Mongo docs state:
The Mongo multikey feature can automatically index arrays of values.
That's nice. But how about sorting based on multikeys? More specifically, how to sort a collection according to array match percentage?
For example, I have a pattern [ 'fruit', 'citrus' ]
and a collection, that looks like this:
{
title: 'Apples',
tags: [ 'fruit' ]
},
{
title: 'Oranges',
tags: [ 'fruit', 'citrus' ]
},
{
title: 'Potato',
tags: [ 'vegetable' ]
}
Now, I want to sort the collection according to match percentage of each entry to the tags pattern. Oranges must come first, apples second and potatoes last.
What's the most efficient and easy way to do it?
As of MongoDB 2.1 a similar computation can be done using the aggregation framework.
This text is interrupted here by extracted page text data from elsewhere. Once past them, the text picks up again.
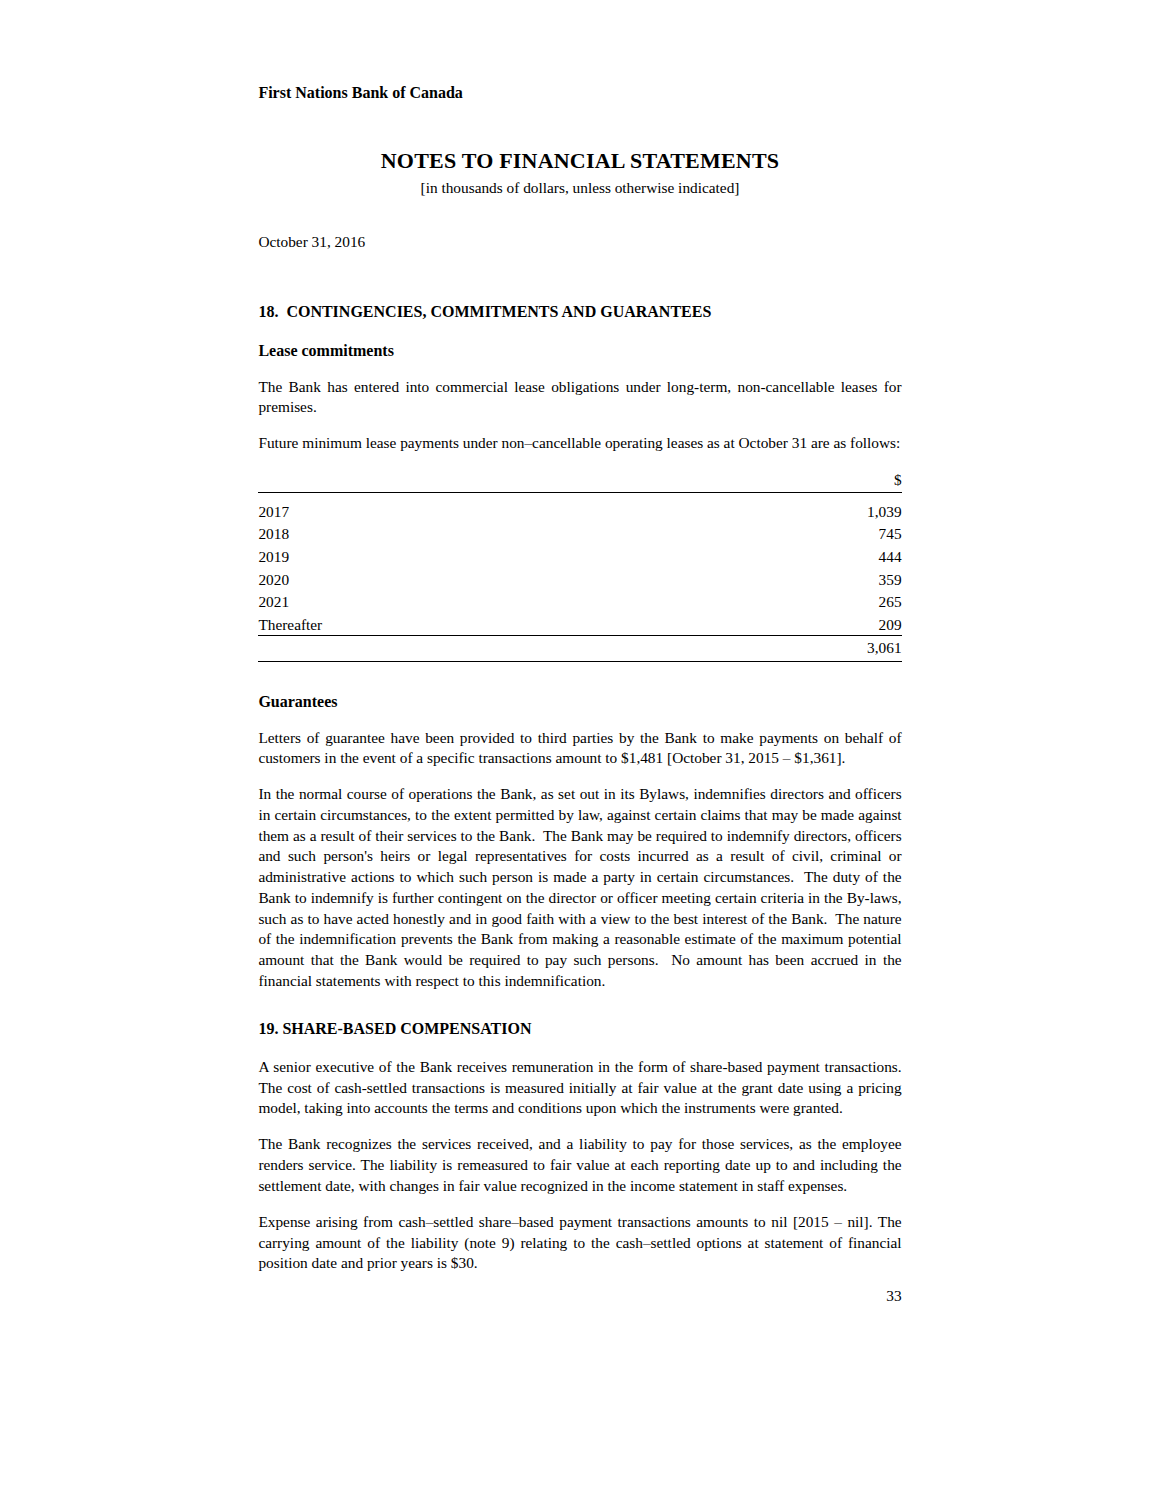First Nations Bank of Canada
NOTES TO FINANCIAL STATEMENTS
[in thousands of dollars, unless otherwise indicated]
October 31, 2016
18. CONTINGENCIES, COMMITMENTS AND GUARANTEES
Lease commitments
The Bank has entered into commercial lease obligations under long-term, non-cancellable leases for premises.
Future minimum lease payments under non–cancellable operating leases as at October 31 are as follows:
| | $ |
| --- | --- |
| 2017 | 1,039 |
| 2018 | 745 |
| 2019 | 444 |
| 2020 | 359 |
| 2021 | 265 |
| Thereafter | 209 |
| | 3,061 |
Guarantees
Letters of guarantee have been provided to third parties by the Bank to make payments on behalf of customers in the event of a specific transactions amount to $1,481 [October 31, 2015 – $1,361].
In the normal course of operations the Bank, as set out in its Bylaws, indemnifies directors and officers in certain circumstances, to the extent permitted by law, against certain claims that may be made against them as a result of their services to the Bank. The Bank may be required to indemnify directors, officers and such person's heirs or legal representatives for costs incurred as a result of civil, criminal or administrative actions to which such person is made a party in certain circumstances. The duty of the Bank to indemnify is further contingent on the director or officer meeting certain criteria in the By-laws, such as to have acted honestly and in good faith with a view to the best interest of the Bank. The nature of the indemnification prevents the Bank from making a reasonable estimate of the maximum potential amount that the Bank would be required to pay such persons. No amount has been accrued in the financial statements with respect to this indemnification.
19. SHARE-BASED COMPENSATION
A senior executive of the Bank receives remuneration in the form of share-based payment transactions. The cost of cash-settled transactions is measured initially at fair value at the grant date using a pricing model, taking into accounts the terms and conditions upon which the instruments were granted.
The Bank recognizes the services received, and a liability to pay for those services, as the employee renders service. The liability is remeasured to fair value at each reporting date up to and including the settlement date, with changes in fair value recognized in the income statement in staff expenses.
Expense arising from cash–settled share–based payment transactions amounts to nil [2015 – nil]. The carrying amount of the liability (note 9) relating to the cash–settled options at statement of financial position date and prior years is $30.
33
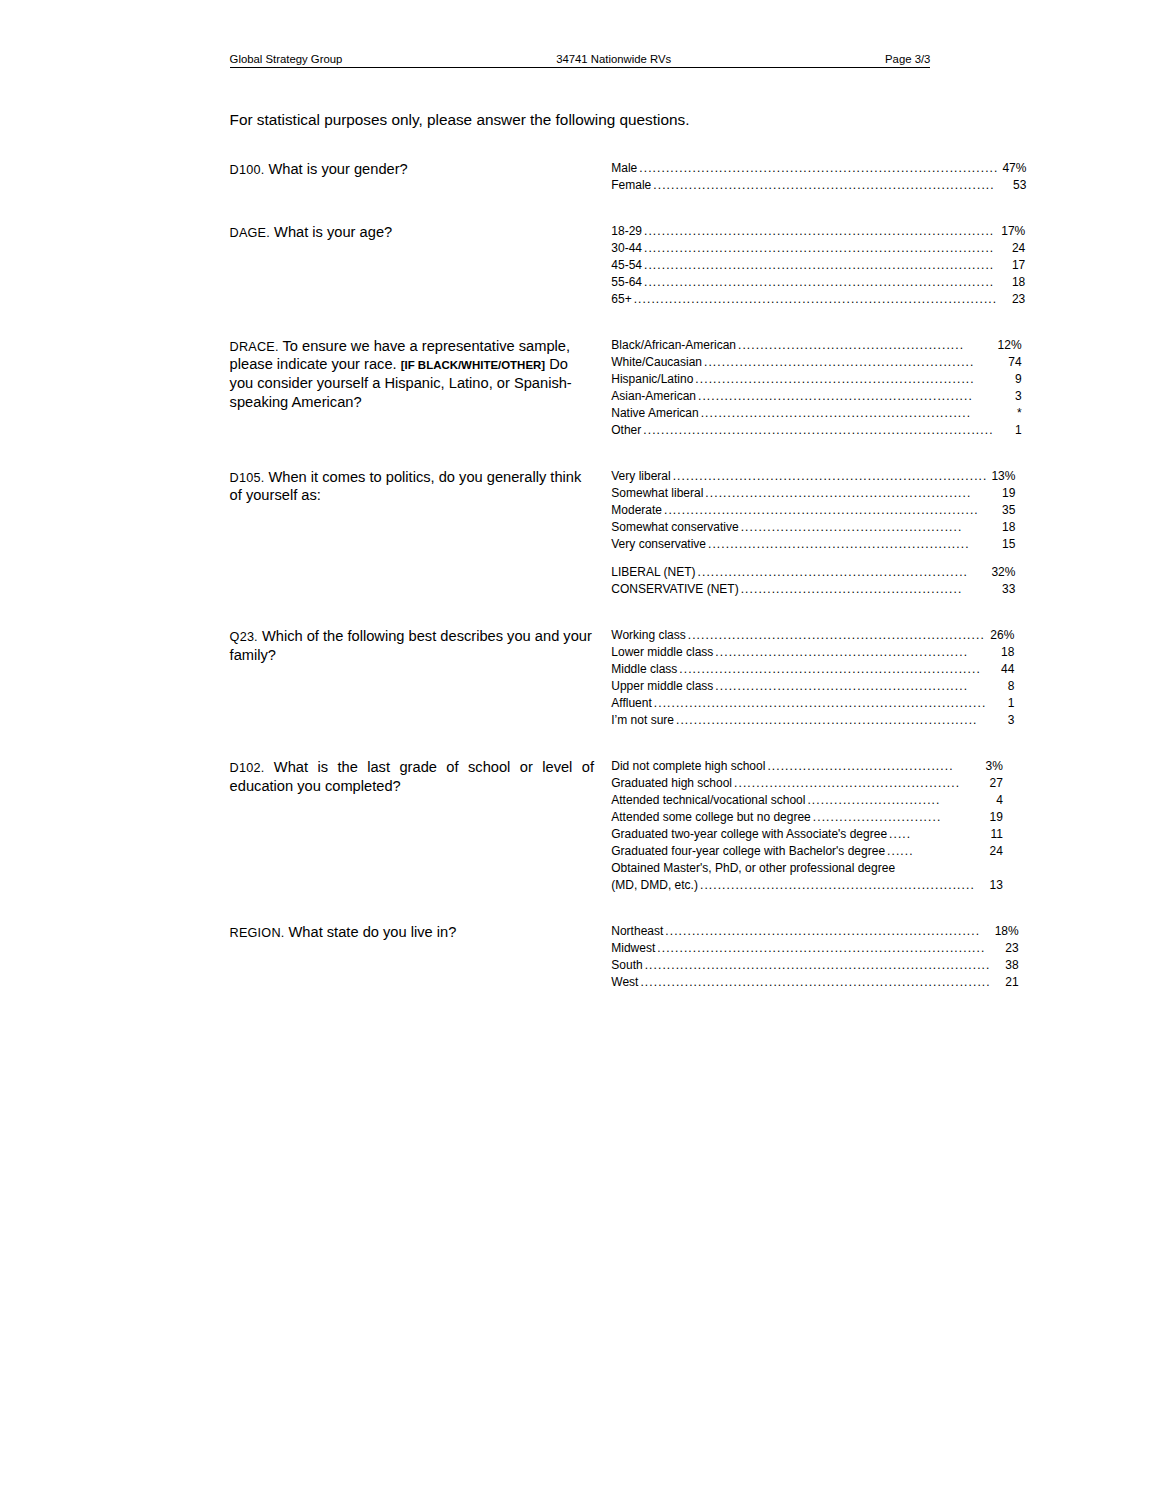Global Strategy Group
34741 Nationwide RVs
Page 3/3
For statistical purposes only, please answer the following questions.
D100. What is your gender?
Male................................................................................. 47%
Female............................................................................. 53
DAGE. What is your age?
18-29............................................................................... 17%
30-44............................................................................... 24
45-54............................................................................... 17
55-64............................................................................... 18
65+.................................................................................. 23
DRACE. To ensure we have a representative sample, please indicate your race. [IF BLACK/WHITE/OTHER] Do you consider yourself a Hispanic, Latino, or Spanish-speaking American?
Black/African-American................................................... 12%
White/Caucasian............................................................. 74
Hispanic/Latino............................................................... 9
Asian-American.............................................................. 3
Native American.............................................................*
Other............................................................................... 1
D105. When it comes to politics, do you generally think of yourself as:
Very liberal....................................................................... 13%
Somewhat liberal............................................................ 19
Moderate....................................................................... 35
Somewhat conservative.................................................. 18
Very conservative........................................................... 15
LIBERAL (NET)............................................................. 32%
CONSERVATIVE (NET).................................................. 33
Q23. Which of the following best describes you and your family?
Working class................................................................... 26%
Lower middle class......................................................... 18
Middle class.................................................................... 44
Upper middle class......................................................... 8
Affluent........................................................................... 1
I’m not sure.................................................................... 3
D102. What is the last grade of school or level of education you completed?
Did not complete high school.......................................... 3%
Graduated high school................................................... 27
Attended technical/vocational school.............................. 4
Attended some college but no degree............................. 19
Graduated two-year college with Associate's degree..... 11
Graduated four-year college with Bachelor's degree...... 24
Obtained Master's, PhD, or other professional degree
(MD, DMD, etc.).............................................................. 13
REGION. What state do you live in?
Northeast....................................................................... 18%
Midwest.......................................................................... 23
South.............................................................................. 38
West............................................................................... 21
The syntax is something like
db.fruits.aggregate(
{$match : {tags : {$in : ["fruit", "citrus"]}}},
{$unwind : "$tags"},
{$group : {_id : "$title", numTagMatches : {$sum : 1}}},
{$sort : {numTagMatches : -1}} )
which returns
{
"_id" : "Oranges",
"numTagMatches" : 2
},
{
"_id" : "Apples",
"numTagMatches" : 1
}
This should be much faster than the map-reduce method for two reasons. First because the implementation is native C++ rather than javascript. Second, because "$match" will filter out the items which don't match at all (if this is not what you want, you can leave out the "$match" part, and change the "$sum" part to be either 1 or 0 depending on if the tag is equal to "fruit" or "citrus" or neither).
The only caveat here is that mongo 2.1 isn't recommended for production yet. If you're running in production you'll need to wait for 2.2. But if you're just experimenting on your own you can play around with 2.1, as the aggregation framework should be more performant.